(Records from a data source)
********************

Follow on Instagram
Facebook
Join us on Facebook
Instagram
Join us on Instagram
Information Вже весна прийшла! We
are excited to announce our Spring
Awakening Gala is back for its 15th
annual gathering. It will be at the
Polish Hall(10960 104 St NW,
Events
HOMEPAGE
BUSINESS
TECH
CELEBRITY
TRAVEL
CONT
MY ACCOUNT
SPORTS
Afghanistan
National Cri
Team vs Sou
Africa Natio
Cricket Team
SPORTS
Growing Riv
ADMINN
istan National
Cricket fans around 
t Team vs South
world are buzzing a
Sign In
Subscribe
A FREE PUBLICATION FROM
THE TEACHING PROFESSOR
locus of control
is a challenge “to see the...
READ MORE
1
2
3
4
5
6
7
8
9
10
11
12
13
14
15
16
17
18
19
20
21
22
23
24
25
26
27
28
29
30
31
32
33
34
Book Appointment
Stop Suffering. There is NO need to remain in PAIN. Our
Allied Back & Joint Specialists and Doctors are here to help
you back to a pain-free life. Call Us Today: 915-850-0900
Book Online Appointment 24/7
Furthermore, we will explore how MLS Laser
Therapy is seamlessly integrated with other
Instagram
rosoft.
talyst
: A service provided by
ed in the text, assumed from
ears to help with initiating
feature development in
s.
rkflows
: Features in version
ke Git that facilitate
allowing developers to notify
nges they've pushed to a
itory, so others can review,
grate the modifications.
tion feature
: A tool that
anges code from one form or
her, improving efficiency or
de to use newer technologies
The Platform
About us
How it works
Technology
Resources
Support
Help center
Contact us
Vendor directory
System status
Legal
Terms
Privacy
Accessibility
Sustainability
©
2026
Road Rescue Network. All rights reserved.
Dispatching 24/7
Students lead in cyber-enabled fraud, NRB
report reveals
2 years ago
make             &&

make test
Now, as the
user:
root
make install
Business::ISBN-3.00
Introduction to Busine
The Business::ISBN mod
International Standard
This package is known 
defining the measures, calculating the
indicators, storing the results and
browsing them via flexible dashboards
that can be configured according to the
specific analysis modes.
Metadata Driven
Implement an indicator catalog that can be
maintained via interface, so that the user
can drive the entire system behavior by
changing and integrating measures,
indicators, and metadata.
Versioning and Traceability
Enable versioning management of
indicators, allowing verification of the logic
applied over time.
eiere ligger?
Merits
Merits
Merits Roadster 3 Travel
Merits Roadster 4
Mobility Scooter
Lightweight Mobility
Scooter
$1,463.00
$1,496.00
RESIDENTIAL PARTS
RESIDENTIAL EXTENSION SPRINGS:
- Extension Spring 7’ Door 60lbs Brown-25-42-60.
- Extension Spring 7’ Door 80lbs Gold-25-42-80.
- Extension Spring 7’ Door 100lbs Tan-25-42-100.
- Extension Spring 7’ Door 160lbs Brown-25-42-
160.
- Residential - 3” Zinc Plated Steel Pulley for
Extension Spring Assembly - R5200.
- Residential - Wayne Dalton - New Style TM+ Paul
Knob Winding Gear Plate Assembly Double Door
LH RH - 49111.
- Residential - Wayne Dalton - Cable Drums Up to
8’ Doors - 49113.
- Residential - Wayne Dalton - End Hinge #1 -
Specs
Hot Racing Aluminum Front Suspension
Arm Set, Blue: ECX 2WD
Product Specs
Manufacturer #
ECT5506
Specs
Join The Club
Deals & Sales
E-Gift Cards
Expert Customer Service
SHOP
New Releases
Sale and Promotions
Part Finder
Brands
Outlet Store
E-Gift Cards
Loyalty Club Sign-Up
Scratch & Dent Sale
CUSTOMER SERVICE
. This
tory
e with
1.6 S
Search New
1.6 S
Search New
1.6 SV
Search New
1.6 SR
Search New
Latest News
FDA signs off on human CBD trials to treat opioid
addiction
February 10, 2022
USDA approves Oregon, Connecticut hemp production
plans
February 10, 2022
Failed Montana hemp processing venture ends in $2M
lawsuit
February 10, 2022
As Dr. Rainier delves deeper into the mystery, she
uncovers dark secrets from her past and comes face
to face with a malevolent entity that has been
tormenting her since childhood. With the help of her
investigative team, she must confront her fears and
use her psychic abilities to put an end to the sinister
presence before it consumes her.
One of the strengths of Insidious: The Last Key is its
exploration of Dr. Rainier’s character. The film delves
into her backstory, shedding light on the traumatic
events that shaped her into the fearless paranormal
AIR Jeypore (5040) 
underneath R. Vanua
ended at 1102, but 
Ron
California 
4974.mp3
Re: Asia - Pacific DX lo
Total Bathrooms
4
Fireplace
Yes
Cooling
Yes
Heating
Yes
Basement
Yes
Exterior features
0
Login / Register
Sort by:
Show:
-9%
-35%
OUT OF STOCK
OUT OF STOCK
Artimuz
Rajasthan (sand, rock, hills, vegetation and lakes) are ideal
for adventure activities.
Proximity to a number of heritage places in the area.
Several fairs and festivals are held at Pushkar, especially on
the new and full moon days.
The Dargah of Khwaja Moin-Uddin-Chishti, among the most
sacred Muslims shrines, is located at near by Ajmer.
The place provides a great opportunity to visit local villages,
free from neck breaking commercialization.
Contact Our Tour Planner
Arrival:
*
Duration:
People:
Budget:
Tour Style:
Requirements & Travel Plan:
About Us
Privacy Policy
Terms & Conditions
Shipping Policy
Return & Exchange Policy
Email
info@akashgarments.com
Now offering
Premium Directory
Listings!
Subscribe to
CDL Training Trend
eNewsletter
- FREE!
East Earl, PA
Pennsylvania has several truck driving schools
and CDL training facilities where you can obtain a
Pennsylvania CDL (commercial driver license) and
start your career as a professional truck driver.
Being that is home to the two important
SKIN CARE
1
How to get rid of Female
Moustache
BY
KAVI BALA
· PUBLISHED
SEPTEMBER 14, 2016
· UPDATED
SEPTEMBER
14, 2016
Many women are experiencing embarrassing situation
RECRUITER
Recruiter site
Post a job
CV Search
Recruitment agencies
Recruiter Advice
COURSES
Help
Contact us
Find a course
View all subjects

********************

* Directive
Count every line that holds the word "ISBN" in the entries, and state the result alone.

* Solution for this exercise
2